**What needs to be done**: In the records that follow, show each line where the word "linewidth" is present.

Stored data
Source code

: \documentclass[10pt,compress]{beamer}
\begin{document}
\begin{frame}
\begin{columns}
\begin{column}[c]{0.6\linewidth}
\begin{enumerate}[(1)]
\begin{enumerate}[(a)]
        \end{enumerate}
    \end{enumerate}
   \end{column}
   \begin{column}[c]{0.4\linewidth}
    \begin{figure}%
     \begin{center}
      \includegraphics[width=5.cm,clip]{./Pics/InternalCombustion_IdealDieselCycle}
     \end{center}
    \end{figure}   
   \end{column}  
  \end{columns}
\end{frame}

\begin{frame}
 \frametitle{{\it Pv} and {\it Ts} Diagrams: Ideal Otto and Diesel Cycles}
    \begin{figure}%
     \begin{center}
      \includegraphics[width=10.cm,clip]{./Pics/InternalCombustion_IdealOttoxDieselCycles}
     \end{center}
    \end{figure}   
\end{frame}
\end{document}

**Solution**:
\begin{column}[c]{0.6\linewidth}
   \begin{column}[c]{0.4\linewidth}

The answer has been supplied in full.